Ford e Volkswagen assinaram um acordo de gigantes, em 2019, contemplando uma parceria para desenvolvimento e produção de veículos comerciais, modelos elétricos (EVs) e até autônomos (AVs). O pacto, que ultrapassa a cifra de US$ 100 bilhões (o equivalente a mais de R$ 480 bilhões) só em economia de escala, otimização e comutação de infraestrutura e de arquiteturas, mostra dois projetos hercúleos de reconfiguração industrial: de um lado, a vocação germânica para a engenharia e manufatura e, de outro, o marketing do Tio Sam e sua habilidade para as vendas. “Nossa plataforma MEB servirá de base para 15 milhões de automóveis, na próxima década, e nosso objetivo é transformá-la em uma espécie de padrão global para este segmento”, disse à época o presidente-executivo (CEO) da VW, Herbert Diess. Já o chefão da Ford, Jim Farley, vem frisando desde então que “esta é uma grande mudança de cultura” e que “administrar uma marca que faz automóveis com motores a combustão é muito diferente de outra, que busca o sucesso na fabricação de EVs”.
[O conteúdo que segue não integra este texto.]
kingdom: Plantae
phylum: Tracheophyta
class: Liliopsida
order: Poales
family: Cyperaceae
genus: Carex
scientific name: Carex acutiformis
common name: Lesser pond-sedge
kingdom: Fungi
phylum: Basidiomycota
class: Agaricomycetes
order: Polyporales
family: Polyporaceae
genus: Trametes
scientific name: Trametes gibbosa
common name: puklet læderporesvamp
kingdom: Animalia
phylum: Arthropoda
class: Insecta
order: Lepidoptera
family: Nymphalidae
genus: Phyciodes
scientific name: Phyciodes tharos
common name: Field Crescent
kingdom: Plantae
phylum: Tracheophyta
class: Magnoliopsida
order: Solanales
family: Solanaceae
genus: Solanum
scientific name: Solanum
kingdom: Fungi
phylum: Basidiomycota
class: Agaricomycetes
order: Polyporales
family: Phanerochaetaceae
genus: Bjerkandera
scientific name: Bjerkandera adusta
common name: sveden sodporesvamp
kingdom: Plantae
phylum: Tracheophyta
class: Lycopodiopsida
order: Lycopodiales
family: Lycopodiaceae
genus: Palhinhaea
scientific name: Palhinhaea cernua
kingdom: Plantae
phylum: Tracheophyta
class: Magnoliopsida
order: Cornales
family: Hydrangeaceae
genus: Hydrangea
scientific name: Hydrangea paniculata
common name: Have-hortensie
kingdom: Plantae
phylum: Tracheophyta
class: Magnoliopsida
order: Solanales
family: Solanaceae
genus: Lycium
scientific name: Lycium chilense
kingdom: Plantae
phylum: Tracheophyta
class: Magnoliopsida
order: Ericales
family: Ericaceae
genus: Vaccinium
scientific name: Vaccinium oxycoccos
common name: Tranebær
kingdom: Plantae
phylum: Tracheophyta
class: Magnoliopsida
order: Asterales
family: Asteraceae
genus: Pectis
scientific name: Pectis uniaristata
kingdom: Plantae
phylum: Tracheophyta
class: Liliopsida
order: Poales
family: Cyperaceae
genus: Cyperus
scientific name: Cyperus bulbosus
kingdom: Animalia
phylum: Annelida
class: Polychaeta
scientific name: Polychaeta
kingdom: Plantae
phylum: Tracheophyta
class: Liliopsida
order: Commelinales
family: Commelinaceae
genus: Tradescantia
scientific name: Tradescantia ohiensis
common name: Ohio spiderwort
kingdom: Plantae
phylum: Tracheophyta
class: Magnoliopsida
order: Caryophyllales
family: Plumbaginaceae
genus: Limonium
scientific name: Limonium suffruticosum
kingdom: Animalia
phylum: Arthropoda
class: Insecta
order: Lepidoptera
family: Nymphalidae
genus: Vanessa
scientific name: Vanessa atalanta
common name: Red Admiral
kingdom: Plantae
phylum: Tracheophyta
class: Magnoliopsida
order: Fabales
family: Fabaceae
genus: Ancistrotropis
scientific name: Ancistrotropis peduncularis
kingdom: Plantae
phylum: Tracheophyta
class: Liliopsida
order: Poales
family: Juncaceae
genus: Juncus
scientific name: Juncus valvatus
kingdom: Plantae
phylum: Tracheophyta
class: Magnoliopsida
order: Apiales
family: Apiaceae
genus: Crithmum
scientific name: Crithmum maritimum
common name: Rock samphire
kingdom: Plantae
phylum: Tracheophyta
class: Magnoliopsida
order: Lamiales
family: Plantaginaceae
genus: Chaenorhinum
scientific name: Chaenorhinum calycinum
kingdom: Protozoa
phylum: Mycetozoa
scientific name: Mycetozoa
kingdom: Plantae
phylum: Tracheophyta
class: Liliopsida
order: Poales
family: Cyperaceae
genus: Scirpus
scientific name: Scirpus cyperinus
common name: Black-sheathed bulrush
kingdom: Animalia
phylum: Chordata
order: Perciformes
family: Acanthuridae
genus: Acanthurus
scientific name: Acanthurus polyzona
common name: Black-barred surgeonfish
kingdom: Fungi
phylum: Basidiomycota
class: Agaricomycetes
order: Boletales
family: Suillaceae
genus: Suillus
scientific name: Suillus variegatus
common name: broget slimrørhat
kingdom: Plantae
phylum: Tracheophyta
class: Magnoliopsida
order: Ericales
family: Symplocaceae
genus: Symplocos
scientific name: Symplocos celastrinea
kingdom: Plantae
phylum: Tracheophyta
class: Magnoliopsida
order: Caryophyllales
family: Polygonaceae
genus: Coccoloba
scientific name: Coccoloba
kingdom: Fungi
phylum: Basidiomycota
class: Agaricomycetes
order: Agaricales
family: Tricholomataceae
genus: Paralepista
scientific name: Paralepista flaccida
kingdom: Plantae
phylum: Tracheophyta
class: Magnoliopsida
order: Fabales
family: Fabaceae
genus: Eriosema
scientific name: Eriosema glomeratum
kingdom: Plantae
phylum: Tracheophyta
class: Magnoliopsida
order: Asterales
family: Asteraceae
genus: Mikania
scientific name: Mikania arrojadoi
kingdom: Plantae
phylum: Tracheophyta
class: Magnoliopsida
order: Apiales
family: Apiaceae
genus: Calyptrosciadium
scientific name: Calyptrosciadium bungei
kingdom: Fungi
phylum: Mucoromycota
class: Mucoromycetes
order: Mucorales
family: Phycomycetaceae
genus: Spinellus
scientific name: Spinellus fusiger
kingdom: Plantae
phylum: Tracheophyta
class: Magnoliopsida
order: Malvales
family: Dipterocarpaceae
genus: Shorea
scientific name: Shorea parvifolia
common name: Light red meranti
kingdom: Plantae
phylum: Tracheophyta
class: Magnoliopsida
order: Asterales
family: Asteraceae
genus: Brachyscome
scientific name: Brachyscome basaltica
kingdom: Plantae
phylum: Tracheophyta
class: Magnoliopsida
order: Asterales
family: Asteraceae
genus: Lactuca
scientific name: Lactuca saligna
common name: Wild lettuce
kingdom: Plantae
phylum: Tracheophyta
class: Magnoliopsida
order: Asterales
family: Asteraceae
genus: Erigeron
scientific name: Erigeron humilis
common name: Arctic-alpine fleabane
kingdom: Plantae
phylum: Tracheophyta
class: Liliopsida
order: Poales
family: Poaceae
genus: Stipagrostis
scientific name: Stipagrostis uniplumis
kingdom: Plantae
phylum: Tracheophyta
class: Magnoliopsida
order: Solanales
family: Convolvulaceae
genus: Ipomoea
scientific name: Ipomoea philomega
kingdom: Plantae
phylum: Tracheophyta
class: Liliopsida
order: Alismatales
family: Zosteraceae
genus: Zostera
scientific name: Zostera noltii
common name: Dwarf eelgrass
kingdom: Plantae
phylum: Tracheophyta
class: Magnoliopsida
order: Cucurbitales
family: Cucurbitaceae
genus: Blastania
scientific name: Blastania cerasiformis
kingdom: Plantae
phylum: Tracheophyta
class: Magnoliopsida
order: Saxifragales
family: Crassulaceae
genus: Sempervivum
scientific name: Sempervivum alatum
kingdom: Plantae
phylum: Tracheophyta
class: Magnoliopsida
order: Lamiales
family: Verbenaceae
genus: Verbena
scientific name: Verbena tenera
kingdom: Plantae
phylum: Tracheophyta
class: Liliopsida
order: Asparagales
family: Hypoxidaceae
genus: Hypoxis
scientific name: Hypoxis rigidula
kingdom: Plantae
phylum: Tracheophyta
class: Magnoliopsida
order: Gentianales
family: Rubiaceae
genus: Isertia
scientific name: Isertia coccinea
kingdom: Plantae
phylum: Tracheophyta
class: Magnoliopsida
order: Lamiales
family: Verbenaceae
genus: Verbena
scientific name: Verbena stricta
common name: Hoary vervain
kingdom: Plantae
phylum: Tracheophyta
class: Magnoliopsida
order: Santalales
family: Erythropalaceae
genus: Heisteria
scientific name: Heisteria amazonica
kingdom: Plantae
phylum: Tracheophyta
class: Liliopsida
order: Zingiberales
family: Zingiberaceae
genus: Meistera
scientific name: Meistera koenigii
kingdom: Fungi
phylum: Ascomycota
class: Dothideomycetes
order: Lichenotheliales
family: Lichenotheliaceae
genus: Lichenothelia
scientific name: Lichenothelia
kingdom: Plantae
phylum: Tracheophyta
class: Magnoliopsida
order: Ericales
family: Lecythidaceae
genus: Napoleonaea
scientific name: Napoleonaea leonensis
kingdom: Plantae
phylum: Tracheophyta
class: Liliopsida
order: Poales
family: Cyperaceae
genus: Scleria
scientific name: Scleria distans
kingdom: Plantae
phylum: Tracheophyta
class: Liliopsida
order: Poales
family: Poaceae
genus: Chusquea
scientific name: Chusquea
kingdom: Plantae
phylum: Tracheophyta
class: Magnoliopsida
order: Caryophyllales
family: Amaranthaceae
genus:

A Ford dá todas as pistas de que irá abandonar seu modelo produtivo secular, acelerando uma espécie de desindustrialização programada como a que implementou, no Brasil. “Farley pretende alcançar uma margem de lucro de US$ 10 mil (o equivalente a quase R$ 50 mil), por veículo”, comenta o analista da Morgan Stanley, Adam Jones. “Para alcançar este objetivo, a marca terá que agir de forma ‘não tradicional’, guinando para um modelo de vendas diretas, que permita à companhia absorver a receita que, durante décadas, ficou retida nos seus concessionários e ainda reduzir os custos trabalhistas, na outra ponta”, acrescenta Jones.

Diante da precarização do trabalho, esta redução de custos com mão de obra significa fechar fábricas e, diante da eterna briga com os revendedores, a perspectiva é de que a Ford estuda como tirá-los do negócio. Simples assim.

Mega fornecedora

A Volks, por seu lado, acredita que pode ser tornar uma espécie de mega fornecedora, provendo marcas que, até ontem, eram suas concorrentes diretas. “A Ford comprará conjunto por conjunto, afinal investimos US$ 7 bilhões (quase R$ 34 bilhões) só na plataforma MEB”, afirma Herbert Diess. Fato é que, sem a Volkswagen, a Ford não alcançaria seus objetivos, nem se fizesse mágica. É que o grupo alemão vai fornecer as bases para todos os sete EVs com que os norte-americanos irão colocar seu plano europeu de eletrificação em prática, a partir de 2024. O primeiro modelo desta linhagem, um crossover, tomará emprestada a plataforma do ID4, da Volks. “Juntos, teremos velocidade para avançar à eletromobilidade e, obviamente, alcançarmos lucratividade”, pontua o diretor de tecnologia do grupo alemão, Thomas Schmall – ex-presidente da VW do Brasil.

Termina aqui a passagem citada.